The MMR vaccine scare is now 15 years old, and its consequences are clearly seen in plummeting vaccination rates, soaring measles cases and now long queues of parents on the streets of Swansea where the latest, and worst, outbreak of the disease has caused hundreds of children to suffer a dangerous, but avoidable, illness. Yet Andrew Wakefield, the doctor who sparked the panic with his 1998 research paper in The Lancet linking the MMR vaccine with bowel disease and autism remains defiant.
His research has been discredited; he has lost his job; his reputation is in tatters and his licence to practise medicine has been withdrawn. Efforts to confirm his findings have failed. His latest outburst, on the Age of Autism website, the “daily web newspaper of the autism epidemic”, suggests a siege mentality. He lashes out at all those who do not share his view. He occupies a parallel universe in which his arguments appear internally consistent, but conflict with reality.
He claims that imports of single vaccines were restricted in 1998 “to protect the MMR programme over and above the protection of children”. Wrong. They were restricted to protect children – from multiple jabs, from repeated clinic visits they were likely to miss and from deferred protection against measles, mumps and rubella that would have left them vulnerable. He claims the government covered up a problem with early versions of the vaccine, which was withdrawn because it caused a form of viral meningitis, and that it put “price before children’s health”. Wrong. There was no financial motive and there was no cover-up.

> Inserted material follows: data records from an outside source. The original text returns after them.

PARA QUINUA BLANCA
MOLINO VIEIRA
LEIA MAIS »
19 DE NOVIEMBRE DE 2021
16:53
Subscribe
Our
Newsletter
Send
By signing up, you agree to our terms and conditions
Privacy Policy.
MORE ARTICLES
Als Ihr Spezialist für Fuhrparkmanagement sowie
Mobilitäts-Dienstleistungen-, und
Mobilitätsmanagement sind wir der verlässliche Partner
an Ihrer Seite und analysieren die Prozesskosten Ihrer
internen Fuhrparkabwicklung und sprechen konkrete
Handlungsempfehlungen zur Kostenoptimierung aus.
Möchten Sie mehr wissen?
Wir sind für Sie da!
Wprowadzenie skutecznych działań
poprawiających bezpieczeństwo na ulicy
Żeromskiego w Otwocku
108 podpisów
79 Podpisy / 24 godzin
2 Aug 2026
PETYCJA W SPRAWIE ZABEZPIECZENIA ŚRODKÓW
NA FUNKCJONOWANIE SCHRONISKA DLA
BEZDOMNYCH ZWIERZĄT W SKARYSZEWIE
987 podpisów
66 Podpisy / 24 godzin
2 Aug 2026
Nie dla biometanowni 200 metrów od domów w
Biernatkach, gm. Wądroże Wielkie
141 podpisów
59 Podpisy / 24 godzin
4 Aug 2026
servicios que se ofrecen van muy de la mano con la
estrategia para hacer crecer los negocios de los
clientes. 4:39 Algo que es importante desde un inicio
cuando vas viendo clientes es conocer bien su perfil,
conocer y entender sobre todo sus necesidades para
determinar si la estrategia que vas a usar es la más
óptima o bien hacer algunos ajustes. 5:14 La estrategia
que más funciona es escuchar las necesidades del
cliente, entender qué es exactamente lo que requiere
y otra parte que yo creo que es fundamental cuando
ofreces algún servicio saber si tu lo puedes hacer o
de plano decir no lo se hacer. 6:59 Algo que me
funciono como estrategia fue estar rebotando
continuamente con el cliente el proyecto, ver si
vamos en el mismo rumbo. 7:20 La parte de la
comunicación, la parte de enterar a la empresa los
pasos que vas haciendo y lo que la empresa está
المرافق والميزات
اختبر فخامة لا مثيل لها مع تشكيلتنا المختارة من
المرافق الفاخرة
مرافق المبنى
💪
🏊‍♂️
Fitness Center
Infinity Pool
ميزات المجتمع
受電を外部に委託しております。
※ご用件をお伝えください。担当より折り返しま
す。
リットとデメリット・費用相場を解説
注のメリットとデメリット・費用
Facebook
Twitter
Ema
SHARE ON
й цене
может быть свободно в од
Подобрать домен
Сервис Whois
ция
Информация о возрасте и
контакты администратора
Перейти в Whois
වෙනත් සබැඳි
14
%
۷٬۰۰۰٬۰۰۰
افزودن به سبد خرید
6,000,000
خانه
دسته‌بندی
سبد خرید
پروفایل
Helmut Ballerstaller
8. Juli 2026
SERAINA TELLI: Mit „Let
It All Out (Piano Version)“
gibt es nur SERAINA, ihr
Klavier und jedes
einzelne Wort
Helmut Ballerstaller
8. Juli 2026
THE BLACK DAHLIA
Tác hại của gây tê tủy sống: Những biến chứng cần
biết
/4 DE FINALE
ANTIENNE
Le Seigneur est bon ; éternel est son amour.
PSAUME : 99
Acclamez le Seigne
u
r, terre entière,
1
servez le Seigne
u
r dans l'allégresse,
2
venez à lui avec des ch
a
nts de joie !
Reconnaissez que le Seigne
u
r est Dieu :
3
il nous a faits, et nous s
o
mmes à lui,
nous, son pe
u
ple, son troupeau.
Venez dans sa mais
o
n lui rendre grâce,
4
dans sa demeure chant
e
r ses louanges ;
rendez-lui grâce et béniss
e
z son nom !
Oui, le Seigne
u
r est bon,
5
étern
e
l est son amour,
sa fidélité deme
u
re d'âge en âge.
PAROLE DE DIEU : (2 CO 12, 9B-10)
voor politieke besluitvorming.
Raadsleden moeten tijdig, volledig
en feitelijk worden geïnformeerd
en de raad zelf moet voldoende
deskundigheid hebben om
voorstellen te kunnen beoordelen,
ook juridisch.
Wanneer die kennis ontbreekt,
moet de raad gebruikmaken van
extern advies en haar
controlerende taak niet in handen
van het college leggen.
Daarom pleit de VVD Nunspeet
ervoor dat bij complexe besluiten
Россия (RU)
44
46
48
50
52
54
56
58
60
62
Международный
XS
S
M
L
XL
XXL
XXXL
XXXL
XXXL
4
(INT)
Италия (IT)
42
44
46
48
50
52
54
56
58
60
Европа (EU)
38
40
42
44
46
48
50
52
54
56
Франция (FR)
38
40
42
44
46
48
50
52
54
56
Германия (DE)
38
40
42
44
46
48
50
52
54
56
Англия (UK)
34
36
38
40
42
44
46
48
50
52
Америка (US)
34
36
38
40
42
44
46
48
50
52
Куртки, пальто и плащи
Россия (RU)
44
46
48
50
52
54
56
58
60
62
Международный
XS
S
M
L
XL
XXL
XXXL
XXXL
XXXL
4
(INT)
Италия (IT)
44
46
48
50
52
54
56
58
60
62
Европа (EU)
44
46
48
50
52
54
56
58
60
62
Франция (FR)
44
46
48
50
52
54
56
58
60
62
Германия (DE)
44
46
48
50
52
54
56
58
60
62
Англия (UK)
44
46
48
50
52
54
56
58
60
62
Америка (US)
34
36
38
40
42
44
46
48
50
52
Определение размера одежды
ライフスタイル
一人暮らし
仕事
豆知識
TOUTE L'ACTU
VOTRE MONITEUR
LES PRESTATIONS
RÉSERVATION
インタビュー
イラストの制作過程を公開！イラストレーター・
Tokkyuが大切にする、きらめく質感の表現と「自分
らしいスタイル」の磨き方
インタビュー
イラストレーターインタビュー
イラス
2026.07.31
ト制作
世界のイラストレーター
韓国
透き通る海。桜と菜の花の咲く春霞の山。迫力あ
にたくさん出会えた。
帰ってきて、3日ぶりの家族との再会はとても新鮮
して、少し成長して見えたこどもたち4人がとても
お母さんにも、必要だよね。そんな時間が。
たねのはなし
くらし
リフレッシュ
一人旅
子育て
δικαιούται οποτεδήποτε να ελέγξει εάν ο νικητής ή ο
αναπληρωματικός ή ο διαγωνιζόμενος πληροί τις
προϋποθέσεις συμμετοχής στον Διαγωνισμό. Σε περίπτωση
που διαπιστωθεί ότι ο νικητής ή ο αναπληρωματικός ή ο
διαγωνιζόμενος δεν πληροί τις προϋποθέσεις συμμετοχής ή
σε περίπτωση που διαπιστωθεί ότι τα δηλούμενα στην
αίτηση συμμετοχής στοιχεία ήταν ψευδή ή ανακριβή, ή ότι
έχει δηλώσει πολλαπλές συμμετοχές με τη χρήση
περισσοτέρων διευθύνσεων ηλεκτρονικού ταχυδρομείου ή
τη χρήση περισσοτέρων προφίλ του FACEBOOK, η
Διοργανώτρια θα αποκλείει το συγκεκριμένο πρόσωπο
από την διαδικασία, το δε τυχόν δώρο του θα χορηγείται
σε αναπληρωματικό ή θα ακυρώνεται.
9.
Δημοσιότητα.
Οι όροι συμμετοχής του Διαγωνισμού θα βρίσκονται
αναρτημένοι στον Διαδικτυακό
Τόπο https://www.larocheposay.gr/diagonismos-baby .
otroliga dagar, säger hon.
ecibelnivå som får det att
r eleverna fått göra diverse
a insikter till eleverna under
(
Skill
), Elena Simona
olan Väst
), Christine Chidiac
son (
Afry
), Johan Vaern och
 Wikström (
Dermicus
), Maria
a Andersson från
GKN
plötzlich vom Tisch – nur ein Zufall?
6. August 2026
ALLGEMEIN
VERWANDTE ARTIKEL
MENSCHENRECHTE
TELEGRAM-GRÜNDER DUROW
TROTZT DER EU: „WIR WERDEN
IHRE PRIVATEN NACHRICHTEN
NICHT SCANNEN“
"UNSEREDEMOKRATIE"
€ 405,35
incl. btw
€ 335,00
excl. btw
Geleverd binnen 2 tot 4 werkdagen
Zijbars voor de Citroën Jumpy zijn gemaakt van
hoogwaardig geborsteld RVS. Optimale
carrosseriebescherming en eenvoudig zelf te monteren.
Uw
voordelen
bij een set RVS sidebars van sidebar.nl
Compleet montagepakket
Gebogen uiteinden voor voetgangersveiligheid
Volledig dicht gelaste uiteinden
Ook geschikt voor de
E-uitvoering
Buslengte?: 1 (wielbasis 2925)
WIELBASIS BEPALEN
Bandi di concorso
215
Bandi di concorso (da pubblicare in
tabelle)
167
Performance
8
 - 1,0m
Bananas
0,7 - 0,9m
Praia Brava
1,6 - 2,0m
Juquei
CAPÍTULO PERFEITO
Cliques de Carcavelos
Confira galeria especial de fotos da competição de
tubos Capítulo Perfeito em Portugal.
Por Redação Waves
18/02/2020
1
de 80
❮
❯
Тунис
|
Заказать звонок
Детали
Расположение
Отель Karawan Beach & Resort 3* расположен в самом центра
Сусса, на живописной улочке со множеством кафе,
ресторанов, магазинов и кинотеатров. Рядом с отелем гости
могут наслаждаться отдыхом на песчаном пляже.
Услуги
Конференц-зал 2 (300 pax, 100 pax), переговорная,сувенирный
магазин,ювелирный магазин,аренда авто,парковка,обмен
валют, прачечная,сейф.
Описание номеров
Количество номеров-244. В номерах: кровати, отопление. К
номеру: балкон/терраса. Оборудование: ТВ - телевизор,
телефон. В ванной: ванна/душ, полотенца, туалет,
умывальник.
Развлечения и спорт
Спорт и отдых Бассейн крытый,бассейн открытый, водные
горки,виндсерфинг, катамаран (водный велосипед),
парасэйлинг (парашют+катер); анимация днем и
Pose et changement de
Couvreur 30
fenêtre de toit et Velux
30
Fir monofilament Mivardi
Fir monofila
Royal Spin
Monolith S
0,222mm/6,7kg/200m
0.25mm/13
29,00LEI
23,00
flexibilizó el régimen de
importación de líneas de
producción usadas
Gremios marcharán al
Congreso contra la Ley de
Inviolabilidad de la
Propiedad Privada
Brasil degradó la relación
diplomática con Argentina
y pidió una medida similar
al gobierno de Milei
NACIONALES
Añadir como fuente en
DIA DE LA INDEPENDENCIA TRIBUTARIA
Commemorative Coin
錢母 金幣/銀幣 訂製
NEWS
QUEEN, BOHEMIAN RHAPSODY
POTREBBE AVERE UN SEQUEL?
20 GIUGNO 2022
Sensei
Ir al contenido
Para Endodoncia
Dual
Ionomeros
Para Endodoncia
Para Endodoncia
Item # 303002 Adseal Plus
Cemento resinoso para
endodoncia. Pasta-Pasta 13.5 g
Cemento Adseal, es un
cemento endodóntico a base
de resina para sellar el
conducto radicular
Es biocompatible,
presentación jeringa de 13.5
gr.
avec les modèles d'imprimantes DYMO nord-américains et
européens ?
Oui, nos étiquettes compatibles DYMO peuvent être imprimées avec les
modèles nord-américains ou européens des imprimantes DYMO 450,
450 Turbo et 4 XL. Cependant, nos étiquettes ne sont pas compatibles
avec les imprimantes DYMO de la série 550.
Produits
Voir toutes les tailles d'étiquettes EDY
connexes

He claims that “millions of dollars” have been paid out to children in court cases who suffered brain damage following vaccination and that this shows “MMR can cause autism”. It doesn’t. What it shows is that judges, struggling to reach a fair conclusion amid competing claims, and taking account of the wider personal and legal context, sometimes make judgments that are at variance with the scientific facts. Andrew Wakefield has done enough damage to the health of children in the UK. An understanding of why he is wrong will help to ensure he does not do more.